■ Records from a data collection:
□ □ □ □ □ □ □

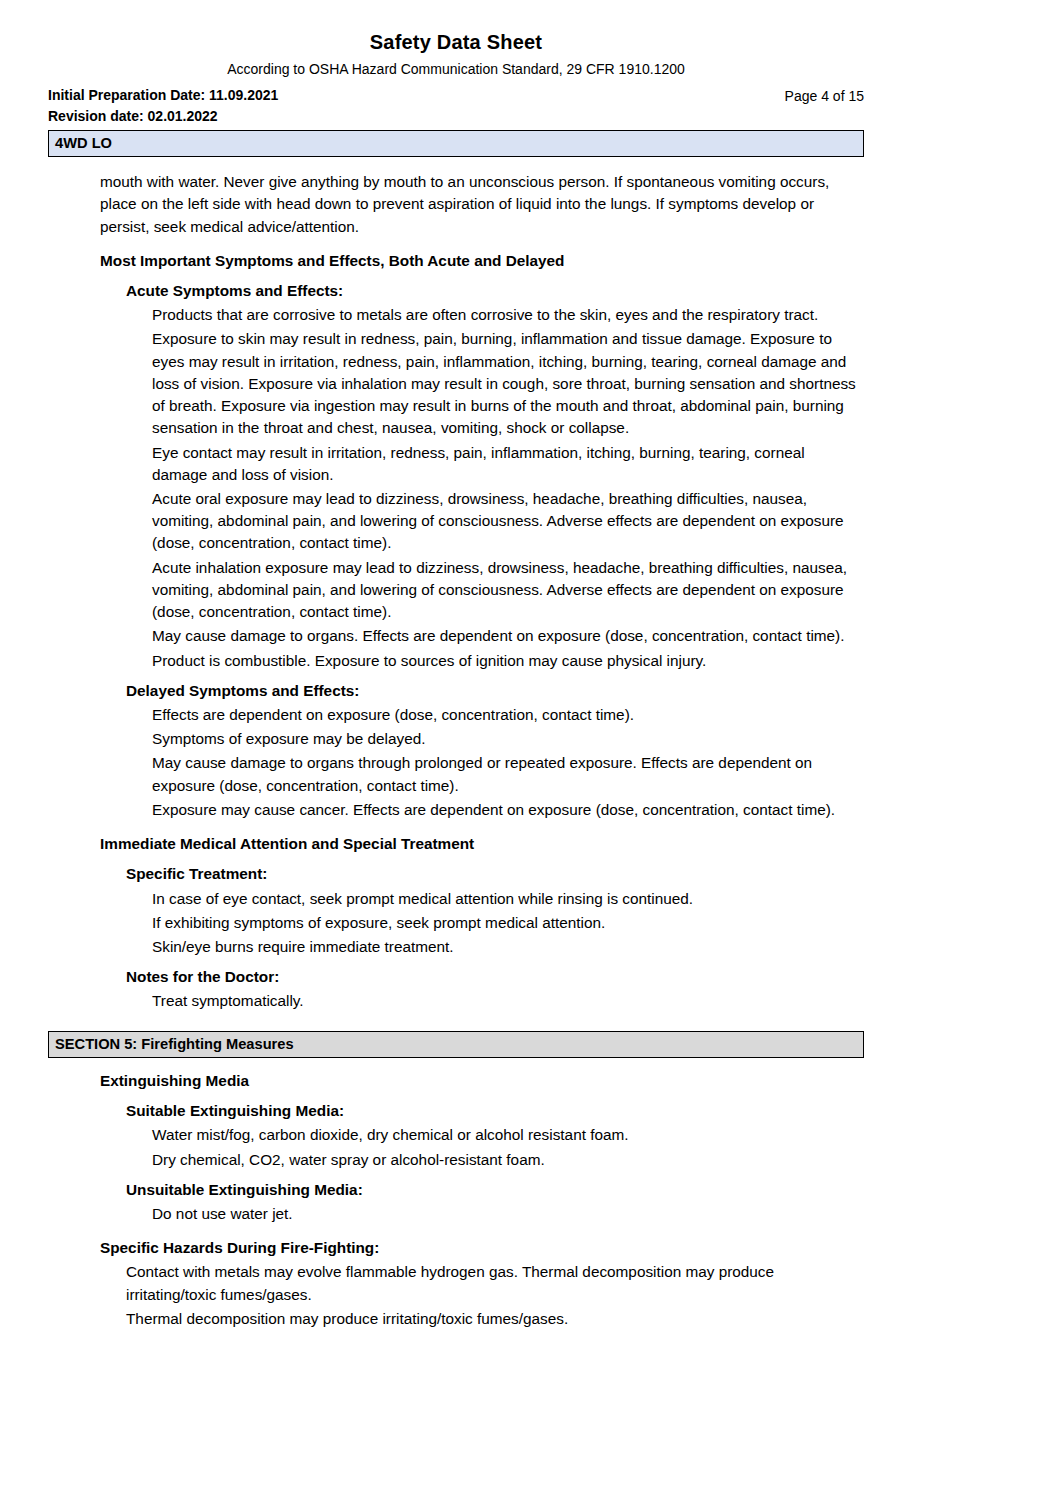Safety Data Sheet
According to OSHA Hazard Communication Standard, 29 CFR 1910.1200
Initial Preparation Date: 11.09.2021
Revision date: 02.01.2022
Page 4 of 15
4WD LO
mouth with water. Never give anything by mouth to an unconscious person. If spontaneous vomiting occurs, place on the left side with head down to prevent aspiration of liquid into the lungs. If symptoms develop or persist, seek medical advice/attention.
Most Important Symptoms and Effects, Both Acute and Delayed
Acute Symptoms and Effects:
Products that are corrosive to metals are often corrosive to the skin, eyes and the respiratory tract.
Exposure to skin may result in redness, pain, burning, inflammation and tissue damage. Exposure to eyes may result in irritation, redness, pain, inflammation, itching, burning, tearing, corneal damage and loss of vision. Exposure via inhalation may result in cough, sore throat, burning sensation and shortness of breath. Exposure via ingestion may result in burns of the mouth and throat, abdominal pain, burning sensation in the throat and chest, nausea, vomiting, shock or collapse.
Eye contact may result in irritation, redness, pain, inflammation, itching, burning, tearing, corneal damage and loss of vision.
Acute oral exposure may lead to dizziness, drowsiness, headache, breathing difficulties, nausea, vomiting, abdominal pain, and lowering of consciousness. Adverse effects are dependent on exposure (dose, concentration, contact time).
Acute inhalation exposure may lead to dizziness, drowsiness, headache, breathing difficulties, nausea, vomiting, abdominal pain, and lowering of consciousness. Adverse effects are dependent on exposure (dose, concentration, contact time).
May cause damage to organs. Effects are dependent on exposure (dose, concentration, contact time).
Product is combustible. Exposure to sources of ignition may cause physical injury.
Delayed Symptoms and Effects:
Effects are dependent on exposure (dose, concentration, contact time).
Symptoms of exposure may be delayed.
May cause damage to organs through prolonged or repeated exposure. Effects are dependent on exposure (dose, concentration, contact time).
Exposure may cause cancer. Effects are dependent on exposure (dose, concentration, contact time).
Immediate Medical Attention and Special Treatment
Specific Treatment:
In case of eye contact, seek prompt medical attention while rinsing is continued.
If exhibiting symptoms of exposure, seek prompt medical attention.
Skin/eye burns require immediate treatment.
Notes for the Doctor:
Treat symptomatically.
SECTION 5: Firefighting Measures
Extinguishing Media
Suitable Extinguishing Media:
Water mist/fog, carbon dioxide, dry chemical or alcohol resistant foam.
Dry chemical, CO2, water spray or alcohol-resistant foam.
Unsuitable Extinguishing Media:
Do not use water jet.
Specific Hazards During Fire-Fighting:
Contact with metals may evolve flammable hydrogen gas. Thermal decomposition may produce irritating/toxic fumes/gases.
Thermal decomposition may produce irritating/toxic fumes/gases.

□ □ □ □ □ □ □

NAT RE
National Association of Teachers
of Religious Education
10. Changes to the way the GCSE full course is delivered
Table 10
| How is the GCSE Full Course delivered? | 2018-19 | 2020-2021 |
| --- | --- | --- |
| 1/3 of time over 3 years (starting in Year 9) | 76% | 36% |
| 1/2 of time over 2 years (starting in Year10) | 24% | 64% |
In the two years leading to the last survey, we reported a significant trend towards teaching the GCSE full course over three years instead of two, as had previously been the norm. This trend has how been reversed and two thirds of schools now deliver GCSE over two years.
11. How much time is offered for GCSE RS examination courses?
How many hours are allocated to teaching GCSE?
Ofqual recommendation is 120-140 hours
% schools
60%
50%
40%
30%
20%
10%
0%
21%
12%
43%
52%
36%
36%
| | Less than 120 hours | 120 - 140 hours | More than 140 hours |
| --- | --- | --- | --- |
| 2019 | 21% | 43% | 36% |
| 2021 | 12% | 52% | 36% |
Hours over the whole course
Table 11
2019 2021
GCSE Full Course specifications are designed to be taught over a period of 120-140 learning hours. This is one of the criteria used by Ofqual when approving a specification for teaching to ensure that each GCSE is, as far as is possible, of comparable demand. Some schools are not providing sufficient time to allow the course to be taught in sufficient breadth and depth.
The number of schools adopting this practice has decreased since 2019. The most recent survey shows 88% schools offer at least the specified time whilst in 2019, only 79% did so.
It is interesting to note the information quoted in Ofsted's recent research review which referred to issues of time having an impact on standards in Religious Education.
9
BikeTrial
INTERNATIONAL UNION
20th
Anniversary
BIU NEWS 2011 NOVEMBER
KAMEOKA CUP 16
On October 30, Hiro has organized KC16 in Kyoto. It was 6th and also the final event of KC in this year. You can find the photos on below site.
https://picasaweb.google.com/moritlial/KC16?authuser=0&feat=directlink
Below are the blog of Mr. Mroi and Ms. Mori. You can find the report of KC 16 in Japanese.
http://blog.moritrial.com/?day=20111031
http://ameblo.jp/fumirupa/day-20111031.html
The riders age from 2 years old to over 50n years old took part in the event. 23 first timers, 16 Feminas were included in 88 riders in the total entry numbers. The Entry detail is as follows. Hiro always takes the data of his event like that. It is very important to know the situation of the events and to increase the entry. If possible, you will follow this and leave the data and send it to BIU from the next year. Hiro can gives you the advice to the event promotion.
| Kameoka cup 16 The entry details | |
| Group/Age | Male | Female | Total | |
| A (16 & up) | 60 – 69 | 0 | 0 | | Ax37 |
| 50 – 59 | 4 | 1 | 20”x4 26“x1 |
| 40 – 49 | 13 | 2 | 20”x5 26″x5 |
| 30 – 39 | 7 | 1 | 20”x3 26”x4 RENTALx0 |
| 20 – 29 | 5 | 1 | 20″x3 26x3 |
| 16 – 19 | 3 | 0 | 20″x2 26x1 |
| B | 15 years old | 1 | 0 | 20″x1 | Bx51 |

□ □ □ □ □ □ □

Would you copy out every line in the records that includes the string "Ofqual"?

Ofqual recommendation is 120-140 hours
GCSE Full Course specifications are designed to be taught over a period of 120-140 learning hours. This is one of the criteria used by Ofqual when approving a specification for teaching to ensure that each GCSE is, as far as is possible, of comparable demand. Some schools are not providing sufficient time to allow the course to be taught in sufficient breadth and depth.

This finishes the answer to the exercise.